I was jazzed when I saw that Walter Walker had a new book coming out after 20 years of silence. While I hadn’t loved all of his earlier novels, his first — A Dime To Dance By — made it onto my Top 10 mysteries list. The fact that Crime of Privilege takes place on Cape Cod, where I lived for a time in the late 1970s, only added to my interest. However, I did not love this novel. The main character, George Becket, is an assistant district attorney who has been rewarded with a job for failing to tell the whole truth about a sexual assault he witnessed in the Palm Beach mansion of a Massachusetts political dynasty while a college senior. Many years later, he goes rogue to investigate an unsolved murder that may be connected to the political family he has protected for so long. I found Becket unlikeable, which was my first problem with the novel. In addition, he wasn’t much of an investigator, running off to Hawaii and Costa Rica to track to witnesses to interview but not bothering to interview those still on the cape until their existence/location was pointed out by someone else. So while all the elements were there for a solid mystery — interesting crime, interesting characters, interesting difficulties — the weakness of the central character and his handling/bungling of the investigation undermined the story.
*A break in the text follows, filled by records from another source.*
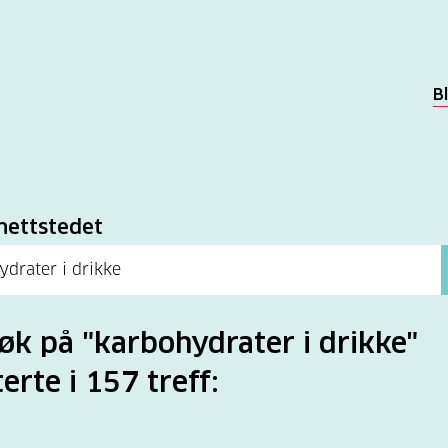
B
k
nettstedet
søk på "karbohydrater i drikke"
terte i 157 treff: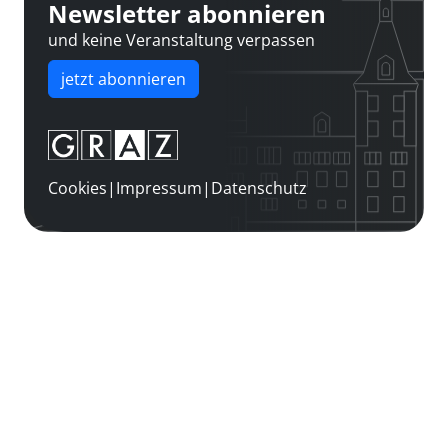
Newsletter abonnieren
und keine Veranstaltung verpassen
jetzt abonnieren
Cookies
|
Impressum
|
Datenschutz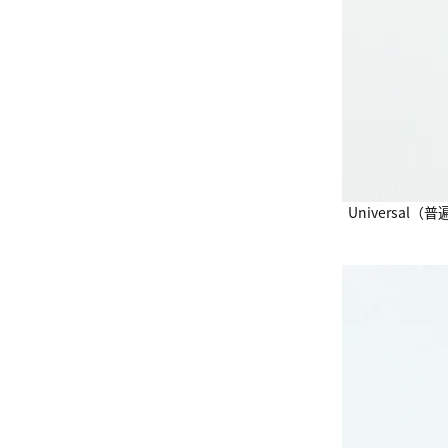
Universal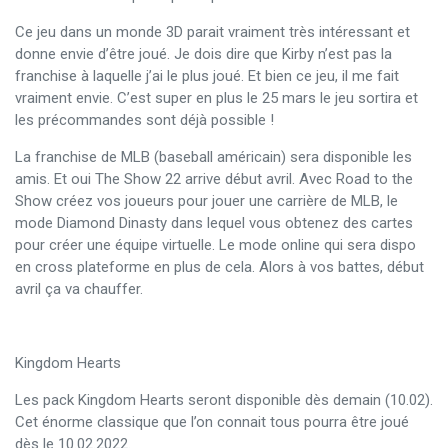
Ce jeu dans un monde 3D parait vraiment très intéressant et
donne envie d’être joué. Je dois dire que Kirby n’est pas la
franchise à laquelle j’ai le plus joué. Et bien ce jeu, il me fait
vraiment envie. C’est super en plus le 25 mars le jeu sortira et
les précommandes sont déjà possible !
La franchise de MLB (baseball américain) sera disponible les
amis. Et oui The Show 22 arrive début avril. Avec Road to the
Show créez vos joueurs pour jouer une carrière de MLB, le
mode Diamond Dinasty dans lequel vous obtenez des cartes
pour créer une équipe virtuelle. Le mode online qui sera dispo
en cross plateforme en plus de cela. Alors à vos battes, début
avril ça va chauffer.
Kingdom Hearts
Les pack Kingdom Hearts seront disponible dès demain (10.02).
Cet énorme classique que l’on connait tous pourra être joué
dès le 10.02.2022.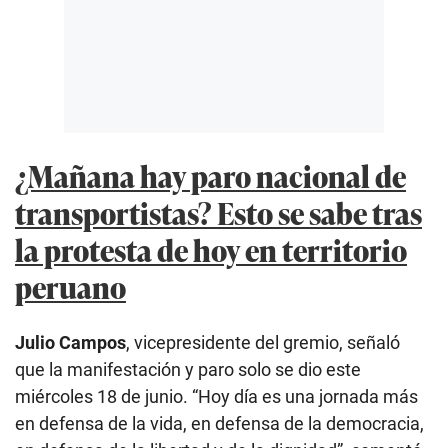
¿Mañana hay paro nacional de
transportistas? Esto se sabe tras
la protesta de hoy en territorio
peruano
Julio Campos
, vicepresidente del gremio, señaló
que la manifestación y paro solo se dio este
miércoles 18 de junio. “Hoy día es una jornada más
en defensa de la vida, en defensa de la democracia,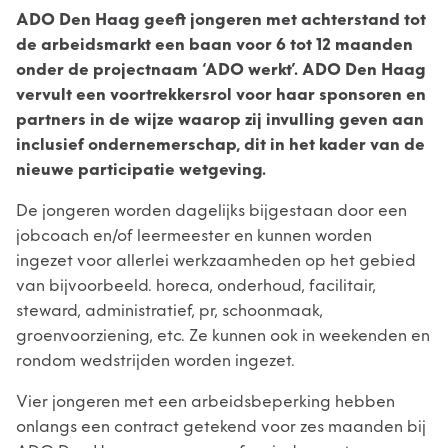
ADO Den Haag geeft jongeren met achterstand tot
de arbeidsmarkt een baan voor 6 tot 12 maanden
onder de projectnaam ‘ADO werkt’. ADO Den Haag
vervult een voortrekkersrol voor haar sponsoren en
partners in de wijze waarop zij invulling geven aan
inclusief ondernemerschap, dit in het kader van de
nieuwe participatie wetgeving.
De jongeren worden dagelijks bijgestaan door een
jobcoach en/of leermeester en kunnen worden
ingezet voor allerlei werkzaamheden op het gebied
van bijvoorbeeld. horeca, onderhoud, facilitair,
steward, administratief, pr, schoonmaak,
groenvoorziening, etc. Ze kunnen ook in weekenden en
rondom wedstrijden worden ingezet.
Vier jongeren met een arbeidsbeperking hebben
onlangs een contract getekend voor zes maanden bij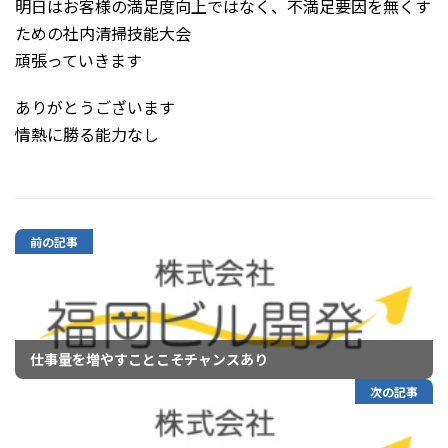
明日はお客様の満足度向上ではなく、不満足要因を無くす
ための社内清掃技能大会
頑張っていきます
ありがとうございます
情熱に勝る能力なし
前の記事
仕事量を増やすことこそチャンスあり
次の記事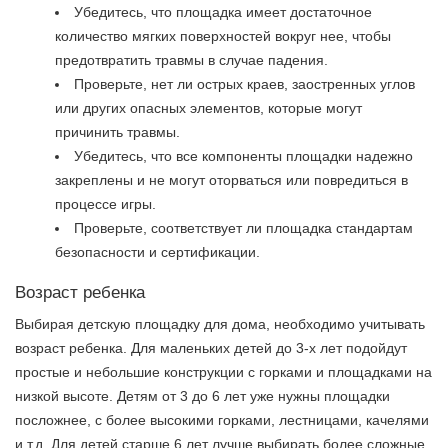
Убедитесь, что площадка имеет достаточное
количество мягких поверхностей вокруг нее, чтобы
предотвратить травмы в случае падения.
Проверьте, нет ли острых краев, заостренных углов
или других опасных элементов, которые могут
причинить травмы.
Убедитесь, что все компоненты площадки надежно
закреплены и не могут оторваться или повредиться в
процессе игры.
Проверьте, соответствует ли площадка стандартам
безопасности и сертификации.
Возраст ребенка
Выбирая детскую площадку для дома, необходимо учитывать
возраст ребенка. Для маленьких детей до 3-х лет подойдут
простые и небольшие конструкции с горками и площадками на
низкой высоте. Детям от 3 до 6 лет уже нужны площадки
посложнее, с более высокими горками, лестницами, качелями
и т.д. Для детей старше 6 лет лучше выбирать более сложные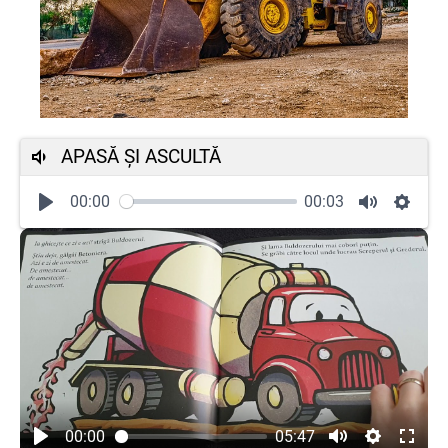
APASĂ ȘI ASCULTĂ
00:00
00:03
00:00
05:47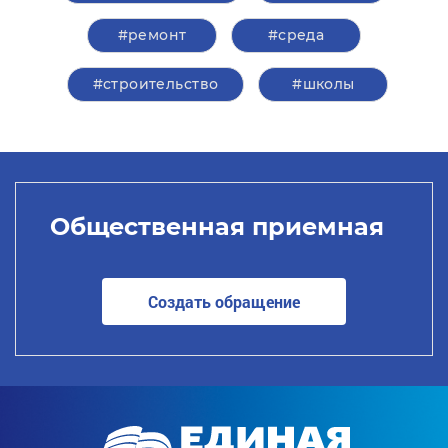
#ремонт
#среда
#строительство
#школы
Общественная приемная
Создать обращение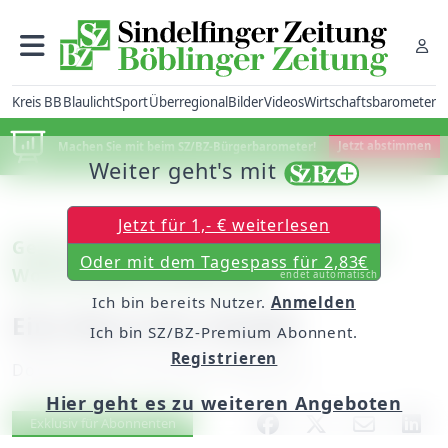
Kreis BB
Blaulicht
Sport
Überregional
Bilder
Videos
Wirtschaftsbarometer
Machen Sie mit beim SZ/BZ-Bürgerbarometer!
Jetzt abstimmen
Weiter geht's mit
Jetzt für 1,- € weiterlesen
Genuss regional: Jubiläumsknacker am
Oder mit dem Tagespass für 2,83€
Wochenende auf dem Rost
endet automatisch
Ich bin bereits Nutzer.
Anmelden
Eine Wurst für Sindolf
Ich bin SZ/BZ-Premium Abonnent.
Registrieren
Donnerstag, 18. Juli 2013, 00:00 Uhr
Hier geht es zu weiteren Angeboten
Artikel vorlesen
Exklusiv für Abonnenten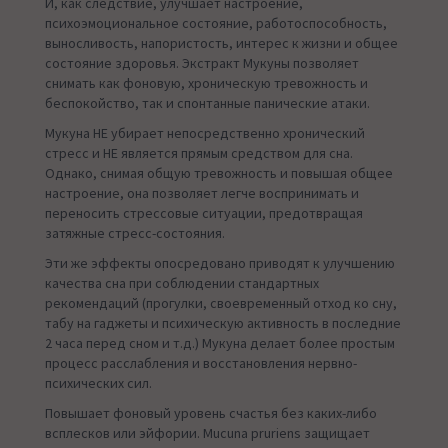
И, как следствие, улучшает настроение,
психоэмоциональное состояние, работоспособность,
выносливость, напористость, интерес к жизни и общее
состояние здоровья. Экстракт Мукуны позволяет
снимать как фоновую, хроническую тревожность и
беспокойство, так и спонтанные панические атаки.
Мукуна НЕ убирает непосредственно хронический
стресс и НЕ является прямым средством для сна.
Однако, снимая общую тревожность и повышая общее
настроение, она позволяет легче воспринимать и
переносить стрессовые ситуации, предотвращая
затяжные стресс-состояния.
Эти же эффекты опосредовано приводят к улучшению
качества сна при соблюдении стандартных
рекомендаций (прогулки, своевременный отход ко сну,
табу на гаджеты и психическую активность в последние
2 часа перед сном и т.д.) Мукуна делает более простым
процесс расслабления и восстановления нервно-
психических сил.
Повышает фоновый уровень счастья без каких-либо
всплесков или эйфории. Mucuna pruriens защищает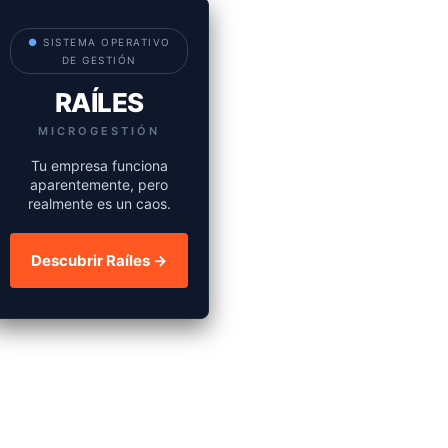
●
SISTEMA OPERATIVO
DE GESTIÓN
RAÍLES
MICROGESTIÓN
Tu empresa funciona
aparentemente, pero
realmente es un caos.
Descubrir Raíles →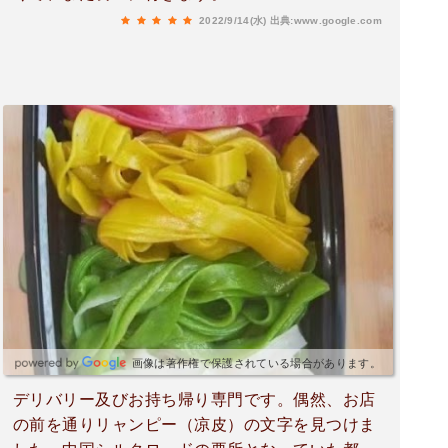
2022/9/14(水)
出典:www.google.com
画像は著作権で保護されている場合があります。
デリバリー及びお持ち帰り専門です。偶然、お店
の前を通りリャンピー（凉皮）の文字を見つけま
But the capper for me was Walker’s decision to use two actual crimes connected to the Kennedy family — the 1975 murder of Martha Moxley for which Kennedy cousin Michael Skakel was found guilty and the 1991 rape of a Palm Beach woman for which Kennedy cousin William Kennedy Smith was acquitted. At the end of the novel, very similar crimes remain unsolved and the story ends with a lot of yadda-yadda-yadda about the privileged corrupting the justice system and getting away with murder and much more. In reality, the privileged were charged with crimes, tried for those crimes, and subject to a jury’s verdict. That 180 degree switcheroo bugged me a lot.